We should try never to address a problem without also offering a solution. First, we have tried to see our care for the environment in its proper context. We neither worship nature in itself nor do we abuse it. Likewise, it is the common patrimony of the entire human family and we do not make use of it in a vacuum. Our highly industrialized United States, with its tremendous consumption of fuel and resources, needs to be especially conscious of its responsibility to the world community. Proper consciousness and understanding of an issue is always a beginning. This should lead to personal responsibility for our every day actions in our use of the environment. This includes the products we consume and their effect on the earth and ultimately on human persons. Our use of fuel to maintain a highly comfortable lifestyle should also create an awareness of the earth's needs and an avoidance of selfish consumption. Manilo Sodi, a professor of theology at the Pontifical Salesian University in Rome, summarized this personal responsibility at the World Environment Day mentioned earlier. He said that a healthy ecology "encourages an examination of conscience; offers an opportunity for formation; looks at the person in all its greatness and integrity; calls for the formulation of laws and regulations that demonstrate the harmony between person and nature (and) respects th environment so that, as it was received, it can be passed on to others."
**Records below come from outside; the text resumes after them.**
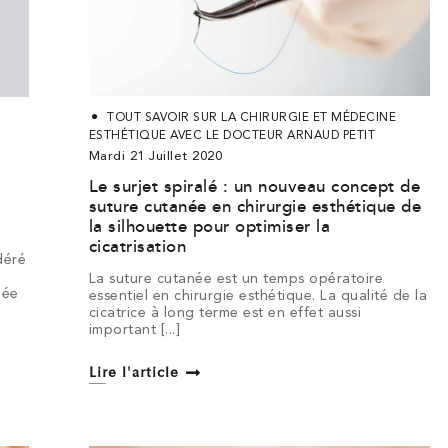
TOUT SAVOIR SUR LA CHIRURGIE ET MÉDECINE
ESTHÉTIQUE AVEC LE DOCTEUR ARNAUD PETIT
Mardi 21 Juillet 2020
Le surjet spiralé : un nouveau concept de
suture cutanée en chirurgie esthétique de
la silhouette pour optimiser la
cicatrisation
déré
La suture cutanée est un temps opératoire
née
essentiel en chirurgie esthétique. La qualité de la
cicatrice à long terme est en effet aussi
important [...]
Lire l'article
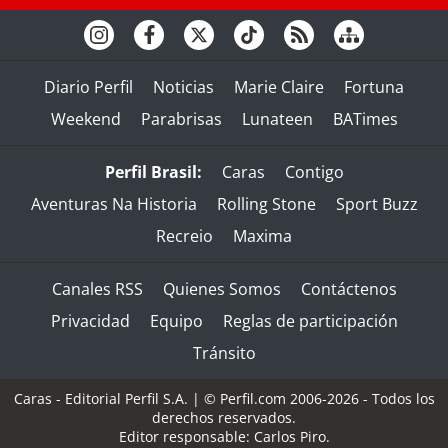
Diario Perfil
Noticias
Marie Claire
Fortuna
Weekend
Parabrisas
Lunateen
BATimes
Perfil Brasil:
Caras
Contigo
Aventuras Na Historia
Rolling Stone
Sport Buzz
Recreio
Maxima
Canales RSS
Quienes Somos
Contáctenos
Privacidad
Equipo
Reglas de participación
Tránsito
Caras - Editorial Perfil S.A.
| © Perfil.com 2006-2026 - Todos los
derechos reservados.
Editor responsable: Carlos Piro.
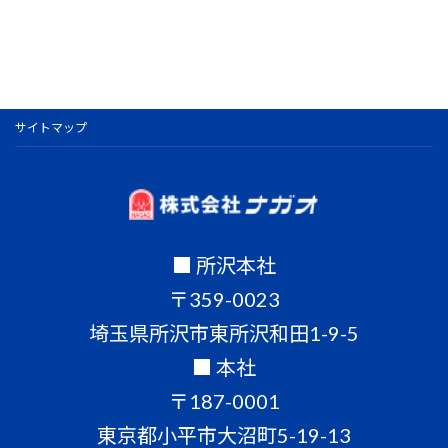
サイトマップ
■ 所沢本社
〒359-0023
埼玉県所沢市東所沢和田1-9-5
■ 本社
〒187-0001
東京都小平市大沼町5-19-13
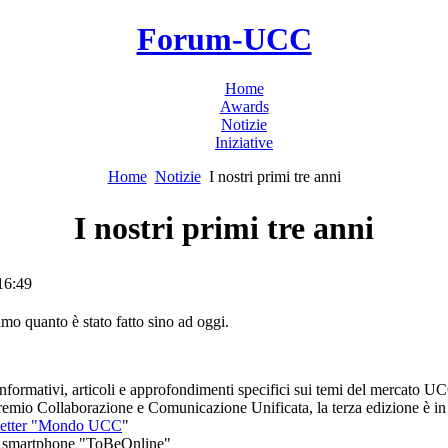
Forum-UCC
Home
Awards
Notizie
Iniziative
Home
Notizie
I nostri primi tre anni
I nostri primi tre anni
16:49
o quanto è stato fatto sino ad oggi.
 informativi, articoli e approfondimenti specifici sui temi del mercato U
Premio Collaborazione e Comunicazione Unificata, la terza edizione è i
letter "Mondo UCC
"
per smartphone "ToBeOnline"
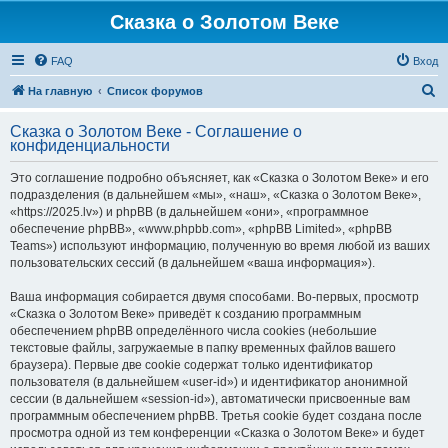
Сказка о Золотом Веке
FAQ
Вход
П
На главную
Список форумов
о
Сказка о Золотом Веке - Соглашение о
и
конфиденциальности
с
Это соглашение подробно объясняет, как «Сказка о Золотом Веке» и его
к
подразделения (в дальнейшем «мы», «наш», «Сказка о Золотом Веке»,
«https://2025.lv») и phpBB (в дальнейшем «они», «программное
обеспечение phpBB», «www.phpbb.com», «phpBB Limited», «phpBB
Teams») используют информацию, полученную во время любой из ваших
пользовательских сессий (в дальнейшем «ваша информация»).
Ваша информация собирается двумя способами. Во-первых, просмотр
«Сказка о Золотом Веке» приведёт к созданию программным
обеспечением phpBB определённого числа cookies (небольшие
текстовые файлы, загружаемые в папку временных файлов вашего
браузера). Первые две cookie содержат только идентификатор
пользователя (в дальнейшем «user-id») и идентификатор анонимной
сессии (в дальнейшем «session-id»), автоматически присвоенные вам
программным обеспечением phpBB. Третья cookie будет создана после
просмотра одной из тем конференции «Сказка о Золотом Веке» и будет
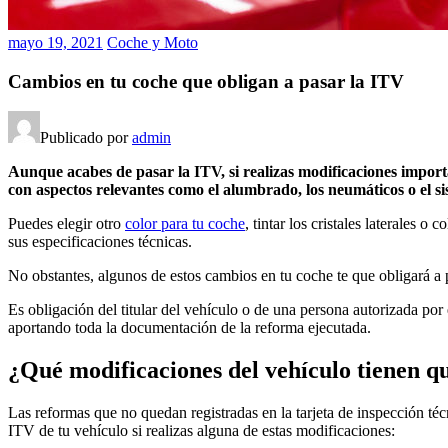
mayo 19, 2021
Coche y Moto
Cambios en tu coche que obligan a pasar la ITV
Publicado por
admin
Aunque acabes de pasar la ITV, si realizas modificaciones importa
con aspectos relevantes como el alumbrado, los neumáticos o el si
Puedes elegir otro
color para tu coche
, tintar los cristales laterales
sus especificaciones técnicas.
No obstantes, algunos de estos cambios en tu coche te que obligará a 
Es obligación del titular del vehículo o de una persona autorizada por 
aportando toda la documentación de la reforma ejecutada.
¿Qué modificaciones del vehículo tienen 
Las reformas que no quedan registradas en la tarjeta de inspección t
ITV de tu vehículo si realizas alguna de estas modificaciones:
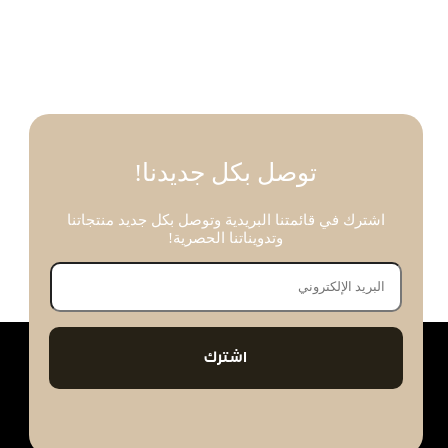
توصل بكل جديدنا!
اشترك في قائمتنا البريدية وتوصل بكل جديد منتجاتنا
وتدويناتنا الحصرية!
اشترك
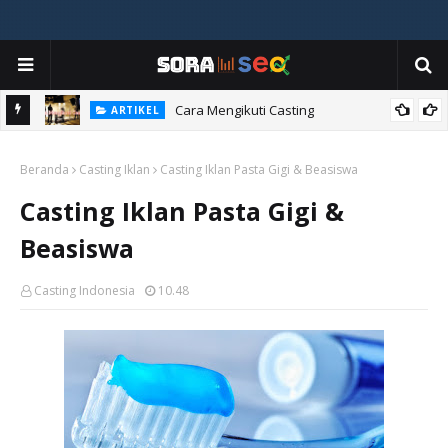
ia
Cara Mengikuti Casting
ARTIKEL
Beranda
Casting Iklan
Casting Iklan Pasta Gigi & Beasiswa
Casting Iklan Pasta Gigi &
Beasiswa
Casting Indonesia
10.48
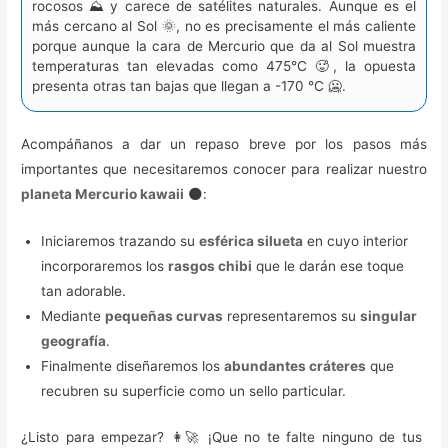
rocosos ⛰️ y carece de satélites naturales. Aunque es el
más cercano al Sol 🌞, no es precisamente el más caliente
porque aunque la cara de Mercurio que da al Sol muestra
temperaturas tan elevadas como 475°C 🥵, la opuesta
presenta otras tan bajas que llegan a -170 °C 🥶.
Acompáñanos a dar un repaso breve por los pasos más
importantes que necesitaremos conocer para realizar nuestro
planeta Mercurio kawaii
🌑:
Iniciaremos trazando su
esférica silueta
en cuyo interior
incorporaremos los
rasgos chibi
que le darán ese toque
tan adorable.
Mediante
pequeñas curvas
representaremos su
singular
geografía
.
Finalmente diseñaremos los
abundantes cráteres
que
recubren su superficie como un sello particular.
¿Listo para empezar? 👩‍🚀 ¡Que no te falte ninguno de tus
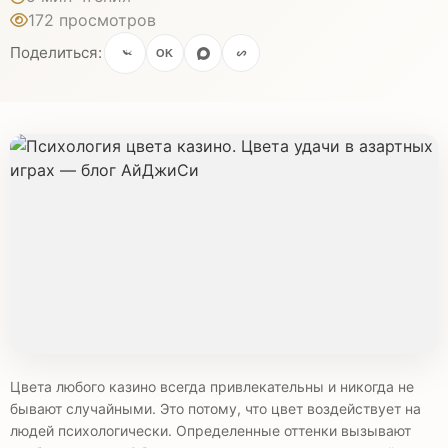
172 просмотров
Поделиться:
OK
Цвета любого казино всегда привлекательны и никогда не
бывают случайными. Это потому, что цвет воздействует на
людей психологически. Определенные оттенки вызывают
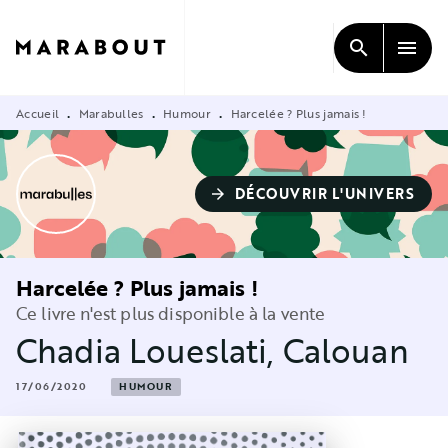
MENU
RECHERCHE
CONTENU
search
menu
PIED DE PAGE
Accueil
Marabulles
Humour
Harcelée ? Plus jamais !
•
•
•
DÉCOUVRIR L'UNIVERS
arrow_forward
Harcelée ? Plus jamais !
Ce livre n'est plus disponible à la vente
Chadia Loueslati
,
Calouan
17/06/2020
HUMOUR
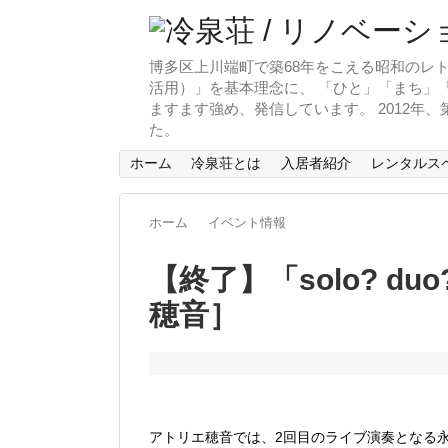
博多区上川端町で築68年をこえる昭和のレト
活用）」を基本理念に、 「ひと」「まち」「
ますます強め、発信しています。 2012年
た。
ホーム
冷泉荘とは
入居者紹介
レンタルス
ホーム
イベント情報
【終了】「solo? duo?
穂音］
アトリエ穂音では、2回目のライブ演奏となる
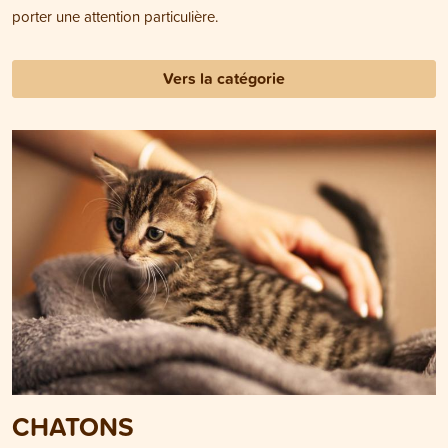
porter une attention particulière.
Vers la catégorie
CHATONS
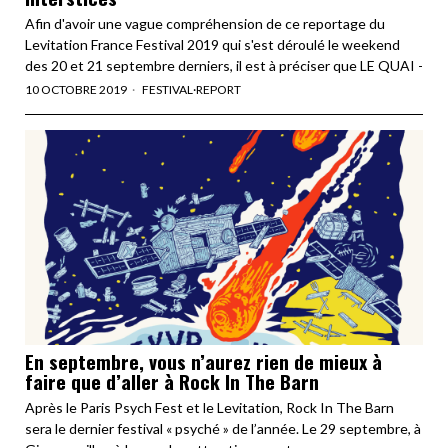
Afin d'avoir une vague compréhension de ce reportage du
Levitation France Festival 2019 qui s'est déroulé le weekend
des 20 et 21 septembre derniers, il est à préciser que LE QUAI -
10 OCTOBRE 2019
FESTIVAL
·
REPORT
En septembre, vous n’aurez rien de mieux à
faire que d’aller à Rock In The Barn
Après le Paris Psych Fest et le Levitation, Rock In The Barn
sera le dernier festival « psyché » de l’année. Le 29 septembre, à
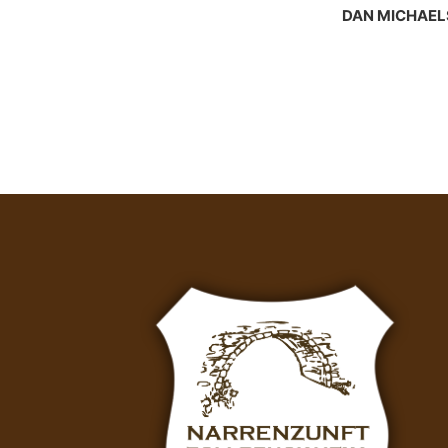
DAN MICHAEL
The example of Saint Francis of Assisi

Saint Francis of Assisi is a much-loved and popular figure. Sometimes his life and example are distorted or reduced to mere sentimentality. However, we know that the richness of both his teaching and example, including his intense participation in the Passion of Jesus and his radical embrace of poverty, take him far above a mere sentimental figure. One of Saint Francis' most famous writings is his Canticle of Creation. When it is viewed in its complete context, it is actually an excellent summary of the topic we have been discussing, even though it was written almost eight hundred years ago! To show forth the eternal teaching of Christ's Church and also be helped toward a practical vision and plan with regard to creation and its use, we would do well to conclude with that famous Canticle of Saint Francis.

The Canticle of Creation

Most high, all powerful, good Lord, to You be praise, glory and honor and all blessing. To You alone, Most High, do they belong, and there is no man worthy to name You. Praise be to You, my Lord, with all Your creatures. Chief of all is Sir Brother Sun, who is our day; through whom You give light. Beautiful is he, radiant, with great splendor. He is a true revealer of You, Most High. Praise be to You, my Lord, for Sister Moon and for the stars. In heaven You have formed them, bright, precious and fair. Praise be to You, my Lord, for Brother Wind, and for the air, and for the cloud, for clear sky and for all weathers, by which You give nourishment to all Your creatures. Praise be to You, my Lord, for Sister Water. She is most useful and humble, precious and pure. Praise be to You, my Lord, for Brother Fire, by whom You light up the night. Fair is he and merry, mighty and strong. Praise be to You, my Lord, for our Sister, Mother Earth, who sustains and keeps us. She brings forth divers fruits, the many-hued flowers and grass.You, my Lord, for those who grant pardon for love of You, and bear weakness and buffetings. Blessed are they who live in peace, for by You, Most High, shall they be crowned. Praise be to You, my Lord, for our Sister, Bodily Death, From whom no living man can flee. Woe to them who die in mortal sin! But blessed they who shall find themselves in Your most holy will; to them the second death shall do no ill.